Geography
- Location: 28 Benson St, Surulere, Lagos 101241, Lagos, Lagos, Nigeria

Organisation
- Care system: Public hospital

Links
- Lists: Hospitals in Nigeria

= Randle General Hospital =

Hospital in Surulere, Lagos, Nigeria

Randle General Hospital is a state general hospital in the Surulere district of Lagos, Nigeria. It was established for community use in 1964 by Chief Majekodunmi and it was one of the first health care clinics in Surulere.

The hospital is extremely busy, particularly in the accident and emergency department.

== Establishment purpose ==

This hospital was established to offer maternal and child health care, dental services, medical and surgical services etc. It is sometimes referred to as the Surulere General Hospital. The medical director of the hospital is Dr. Aduke Odutayo.
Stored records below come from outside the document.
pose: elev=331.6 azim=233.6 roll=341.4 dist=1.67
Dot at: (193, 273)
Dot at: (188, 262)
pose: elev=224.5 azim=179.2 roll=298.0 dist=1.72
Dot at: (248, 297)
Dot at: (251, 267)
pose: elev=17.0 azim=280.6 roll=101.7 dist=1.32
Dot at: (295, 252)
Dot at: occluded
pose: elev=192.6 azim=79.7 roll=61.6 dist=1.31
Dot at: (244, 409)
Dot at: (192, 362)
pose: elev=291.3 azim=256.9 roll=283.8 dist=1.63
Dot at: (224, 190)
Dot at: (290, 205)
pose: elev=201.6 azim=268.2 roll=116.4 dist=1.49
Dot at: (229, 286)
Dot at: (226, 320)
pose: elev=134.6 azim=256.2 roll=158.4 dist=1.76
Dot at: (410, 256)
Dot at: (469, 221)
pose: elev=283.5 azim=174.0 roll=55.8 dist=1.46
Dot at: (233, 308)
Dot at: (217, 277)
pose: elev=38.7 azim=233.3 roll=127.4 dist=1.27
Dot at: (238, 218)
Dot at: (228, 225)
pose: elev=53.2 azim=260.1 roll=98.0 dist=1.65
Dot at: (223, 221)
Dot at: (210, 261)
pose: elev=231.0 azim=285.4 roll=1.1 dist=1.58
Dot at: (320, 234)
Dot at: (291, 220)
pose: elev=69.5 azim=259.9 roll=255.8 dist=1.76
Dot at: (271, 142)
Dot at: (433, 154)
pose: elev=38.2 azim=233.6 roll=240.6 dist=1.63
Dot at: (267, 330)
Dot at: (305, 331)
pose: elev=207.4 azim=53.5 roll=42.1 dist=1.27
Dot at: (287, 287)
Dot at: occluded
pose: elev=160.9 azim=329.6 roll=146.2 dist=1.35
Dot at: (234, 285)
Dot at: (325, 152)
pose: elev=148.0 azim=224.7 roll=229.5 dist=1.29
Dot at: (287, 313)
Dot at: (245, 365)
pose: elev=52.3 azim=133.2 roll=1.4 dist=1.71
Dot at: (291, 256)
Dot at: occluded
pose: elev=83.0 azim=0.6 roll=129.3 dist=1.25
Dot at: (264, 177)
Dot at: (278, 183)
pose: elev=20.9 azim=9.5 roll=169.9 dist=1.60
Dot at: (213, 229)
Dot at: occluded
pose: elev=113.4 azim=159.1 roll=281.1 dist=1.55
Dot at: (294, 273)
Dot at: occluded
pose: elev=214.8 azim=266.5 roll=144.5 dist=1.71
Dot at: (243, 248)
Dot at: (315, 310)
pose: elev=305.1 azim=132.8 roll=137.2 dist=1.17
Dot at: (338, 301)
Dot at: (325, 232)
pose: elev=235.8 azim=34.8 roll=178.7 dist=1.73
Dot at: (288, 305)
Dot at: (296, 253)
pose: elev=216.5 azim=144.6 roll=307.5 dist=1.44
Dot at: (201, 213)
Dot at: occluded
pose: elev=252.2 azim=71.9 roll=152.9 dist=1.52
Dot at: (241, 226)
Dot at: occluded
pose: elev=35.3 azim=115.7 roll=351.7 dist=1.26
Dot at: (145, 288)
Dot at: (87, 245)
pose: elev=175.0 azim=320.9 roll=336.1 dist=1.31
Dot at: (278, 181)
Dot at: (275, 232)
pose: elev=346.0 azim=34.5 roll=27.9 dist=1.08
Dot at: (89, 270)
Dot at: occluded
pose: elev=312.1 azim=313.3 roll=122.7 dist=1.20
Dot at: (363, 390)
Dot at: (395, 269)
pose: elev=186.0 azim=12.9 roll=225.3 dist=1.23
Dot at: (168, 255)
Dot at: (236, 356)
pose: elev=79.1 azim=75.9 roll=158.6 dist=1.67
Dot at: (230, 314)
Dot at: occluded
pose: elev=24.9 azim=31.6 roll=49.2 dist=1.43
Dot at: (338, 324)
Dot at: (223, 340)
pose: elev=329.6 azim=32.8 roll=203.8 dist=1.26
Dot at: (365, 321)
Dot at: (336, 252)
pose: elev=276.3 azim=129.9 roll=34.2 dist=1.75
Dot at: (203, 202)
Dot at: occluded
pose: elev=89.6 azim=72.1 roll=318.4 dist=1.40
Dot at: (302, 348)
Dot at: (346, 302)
The hospital recorded a total of 6929 patients visiting the dental section for the period of January to December in the year 2020.
Randle General Hospital is presently undergoing renovations and reconstruction, a project initiated by the CHief of Staff to the President, Rt Honourable Femi Gbajabiamila

== Free medical/legal Support ==
The General Hospital in Surulere is committed to aiding survivors of sexual and gender-based violence (SGBV) by offering complimentary medical services and legal support to those who are sexual molested in public with proper legal action.